Saved data entries:
— Start —

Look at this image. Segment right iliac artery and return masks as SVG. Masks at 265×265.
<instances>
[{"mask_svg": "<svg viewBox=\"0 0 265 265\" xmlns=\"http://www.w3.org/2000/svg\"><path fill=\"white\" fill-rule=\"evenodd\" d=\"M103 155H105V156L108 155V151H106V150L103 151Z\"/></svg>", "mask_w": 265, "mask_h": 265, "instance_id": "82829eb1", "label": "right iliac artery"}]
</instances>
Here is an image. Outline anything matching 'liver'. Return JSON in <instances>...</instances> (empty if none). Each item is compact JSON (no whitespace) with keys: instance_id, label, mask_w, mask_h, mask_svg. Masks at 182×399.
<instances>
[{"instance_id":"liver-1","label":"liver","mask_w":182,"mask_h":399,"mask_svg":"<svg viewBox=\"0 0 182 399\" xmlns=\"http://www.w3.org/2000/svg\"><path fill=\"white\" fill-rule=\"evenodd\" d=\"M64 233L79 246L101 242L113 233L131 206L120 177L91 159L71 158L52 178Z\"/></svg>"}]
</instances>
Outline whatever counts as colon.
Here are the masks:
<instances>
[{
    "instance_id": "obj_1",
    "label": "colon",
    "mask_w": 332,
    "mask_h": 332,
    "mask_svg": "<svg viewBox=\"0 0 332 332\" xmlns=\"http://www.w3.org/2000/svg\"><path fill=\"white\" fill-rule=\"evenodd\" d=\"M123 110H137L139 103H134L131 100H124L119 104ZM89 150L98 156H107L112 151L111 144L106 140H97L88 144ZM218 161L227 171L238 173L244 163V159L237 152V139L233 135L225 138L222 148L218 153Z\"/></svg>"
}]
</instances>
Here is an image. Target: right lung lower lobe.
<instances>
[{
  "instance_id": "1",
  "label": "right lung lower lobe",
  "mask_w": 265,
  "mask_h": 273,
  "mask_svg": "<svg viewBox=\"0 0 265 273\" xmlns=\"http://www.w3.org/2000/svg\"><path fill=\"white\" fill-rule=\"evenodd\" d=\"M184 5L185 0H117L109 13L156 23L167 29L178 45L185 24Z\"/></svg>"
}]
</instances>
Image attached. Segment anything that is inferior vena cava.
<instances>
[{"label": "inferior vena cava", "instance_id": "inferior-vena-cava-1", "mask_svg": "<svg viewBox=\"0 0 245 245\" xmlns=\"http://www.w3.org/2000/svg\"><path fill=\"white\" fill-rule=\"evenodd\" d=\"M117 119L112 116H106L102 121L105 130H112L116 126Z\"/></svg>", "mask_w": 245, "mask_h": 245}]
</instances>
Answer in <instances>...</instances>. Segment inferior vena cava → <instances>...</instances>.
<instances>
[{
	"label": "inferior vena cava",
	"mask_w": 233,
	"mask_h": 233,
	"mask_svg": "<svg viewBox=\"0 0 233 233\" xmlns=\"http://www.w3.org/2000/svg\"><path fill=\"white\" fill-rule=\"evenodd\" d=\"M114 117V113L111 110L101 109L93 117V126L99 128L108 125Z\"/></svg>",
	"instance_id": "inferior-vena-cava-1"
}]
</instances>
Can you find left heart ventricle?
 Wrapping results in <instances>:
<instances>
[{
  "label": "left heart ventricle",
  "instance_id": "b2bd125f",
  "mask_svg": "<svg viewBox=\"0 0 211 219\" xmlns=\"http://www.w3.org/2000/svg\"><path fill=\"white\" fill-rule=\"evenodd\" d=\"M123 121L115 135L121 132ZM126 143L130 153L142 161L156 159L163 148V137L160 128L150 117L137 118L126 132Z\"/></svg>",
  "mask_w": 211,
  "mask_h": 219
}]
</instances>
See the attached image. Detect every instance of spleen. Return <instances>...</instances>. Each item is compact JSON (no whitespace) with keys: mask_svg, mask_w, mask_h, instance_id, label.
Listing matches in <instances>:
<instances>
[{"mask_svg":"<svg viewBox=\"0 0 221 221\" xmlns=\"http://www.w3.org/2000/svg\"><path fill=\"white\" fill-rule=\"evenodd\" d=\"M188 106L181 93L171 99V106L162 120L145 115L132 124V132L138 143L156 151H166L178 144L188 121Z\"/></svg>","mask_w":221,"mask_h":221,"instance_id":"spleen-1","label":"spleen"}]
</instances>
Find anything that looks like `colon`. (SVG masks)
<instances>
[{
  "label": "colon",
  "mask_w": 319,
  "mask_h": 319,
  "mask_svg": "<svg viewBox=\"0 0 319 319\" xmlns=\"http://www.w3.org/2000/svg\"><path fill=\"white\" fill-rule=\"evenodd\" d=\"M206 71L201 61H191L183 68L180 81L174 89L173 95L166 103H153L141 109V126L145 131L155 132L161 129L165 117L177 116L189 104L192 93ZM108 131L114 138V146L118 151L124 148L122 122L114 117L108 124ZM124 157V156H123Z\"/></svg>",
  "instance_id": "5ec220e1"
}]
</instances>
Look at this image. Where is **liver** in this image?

— End —

→ **REQUIREMENTS**: Which lines of the material above contain the word "item"? Extract each of them in full.

→ **EXERCISE ANSWER**:
Here is an image. Outline anything matching 'liver'. Return JSON in <instances>...</instances> (empty if none). Each item is compact JSON (no whitespace) with keys: instance_id, label, mask_w, mask_h, mask_svg. Masks at 182×399.
See the attached image. Detect every instance of spleen. Return <instances>...</instances>. Each item is compact JSON (no whitespace) with keys: mask_svg, mask_w, mask_h, instance_id, label.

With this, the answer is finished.